Sometimes a glaring real life example can get your attention more than any advice that you can be given by a professional. This can enter into the realm of estate planning and elder law from time to time, and there has been a news story circulating recently that fits the bill.
In August of 2018, a successful business person from Tampa, Florida named Richard Rappaport got married to Lin Helena Halfon. On the surface, there is nothing to see here, but it gets more interesting when you learn that Rappaport was 77 years old at the time, and Halfon was 26 years of age.
The marriage may have raised eyebrows, but it was not newsworthy until the actions of Ms. Halfon got the attention of the media. Shortly after the marriage, she attempted to cash more than $1 million worth of checks that were drawn from her husband’s account. Amscot said no, but an Orlando business was willing to cash over $660,000 worth of checks.
Authorities were alerted, and the young bride was arrested and taken into custody in Tampa at the beginning of December. She was charged with fraud along with money laundering and exploitation of an elder.
This is a story about a blatant act of alleged fraud, so it fits into a category that is not extremely common. However, the case underscores the need for proper planning if you are getting married to a much younger woman as a man of means.
A premarital agreement can certainly be part of the equation, and if you have children, a qualified terminable interest property trust can be quite useful.
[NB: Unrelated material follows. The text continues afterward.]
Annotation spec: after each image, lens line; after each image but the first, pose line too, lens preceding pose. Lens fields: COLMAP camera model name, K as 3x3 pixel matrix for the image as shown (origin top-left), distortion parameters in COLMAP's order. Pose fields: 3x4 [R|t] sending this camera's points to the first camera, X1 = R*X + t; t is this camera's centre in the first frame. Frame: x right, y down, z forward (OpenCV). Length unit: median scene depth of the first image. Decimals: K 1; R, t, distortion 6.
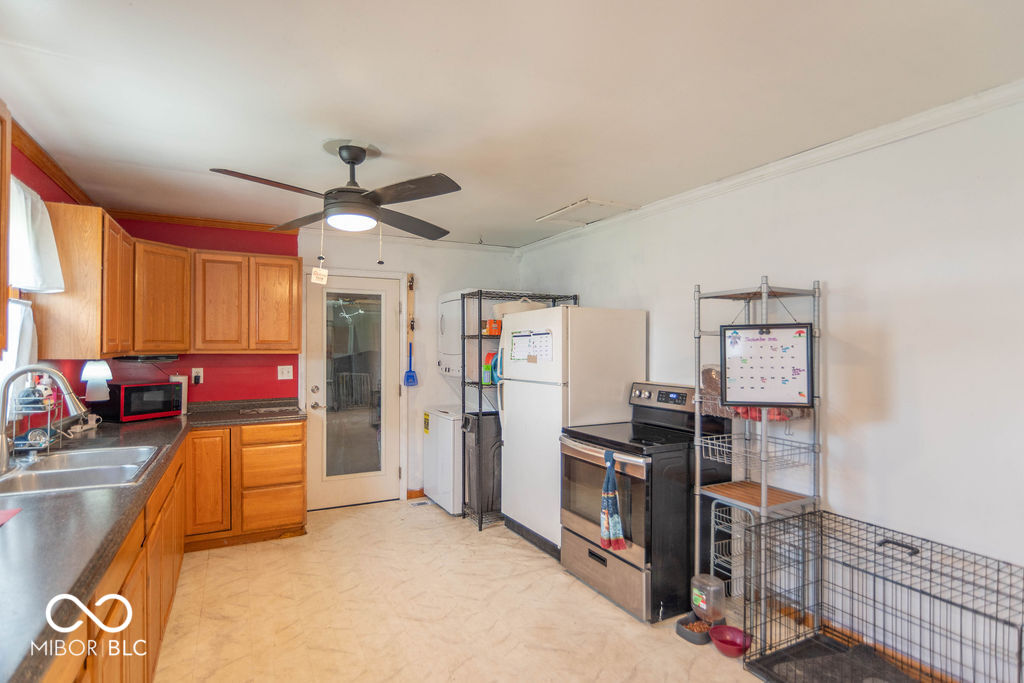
lens RADIAL K [[515.6, 0, 508.1], [0, 515.6, 347.3], [0, 0, 1]] dist [-0.014833, 0.000814]
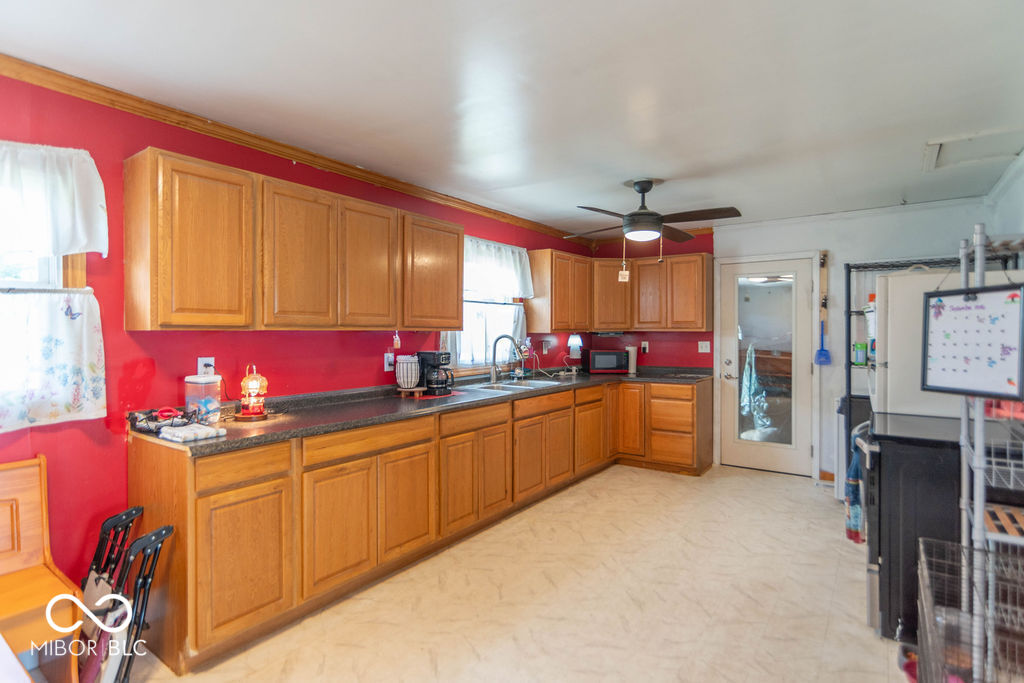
lens RADIAL K [[515.6, 0, 507.2], [0, 515.6, 334.9], [0, 0, 1]] dist [-0.014833, 0.000814]
pose [[0.452825, 0.006246, -0.891577, 0.627912], [0.002291, 0.999964, 0.008169, 0.012547], [0.891596, -0.005742, 0.452795, 0.031476]]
With this type of trust, you would convey funds into it and name a trustee to act as the administrator after your passing.
Your new spouse would be the initial beneficiary, and your children would be the final beneficiaries. If you do in fact predecease your spouse, the executor would be able to distribute the earnings from the principle to your spouse throughout the rest of their life. The survivor would also be allowed to utilize property that is owned by the trust.
Though the surviving spouse would be taken care of appropriately, they would not be able to change the terms of the trust in any way. After the death of the initial beneficiary, your children would inherit assets that remain in the trust. This is one potential course of action, but the ideal approach will depend upon the circumstances.
According to reports, the daughter of the victim stated that family members were not aware of the marriage. Though there are people that shield their activities from their loved ones, it is wise to open up about your financial intentions when you start to reach an advanced age.
We are well aware of the fact that family dynamics can be complicated, so this is not an absolute statement by any means. This being stated, as you can see from this instructive tale, a person who is caught up in an emotional situation may be able to benefit from some objective input.
The reports say nothing about the mental state of the victim, but many people in that age group experience cognitive impairment. There are steps that you can take in advance to empower representatives to handle your financial affairs in the event of your incapacity.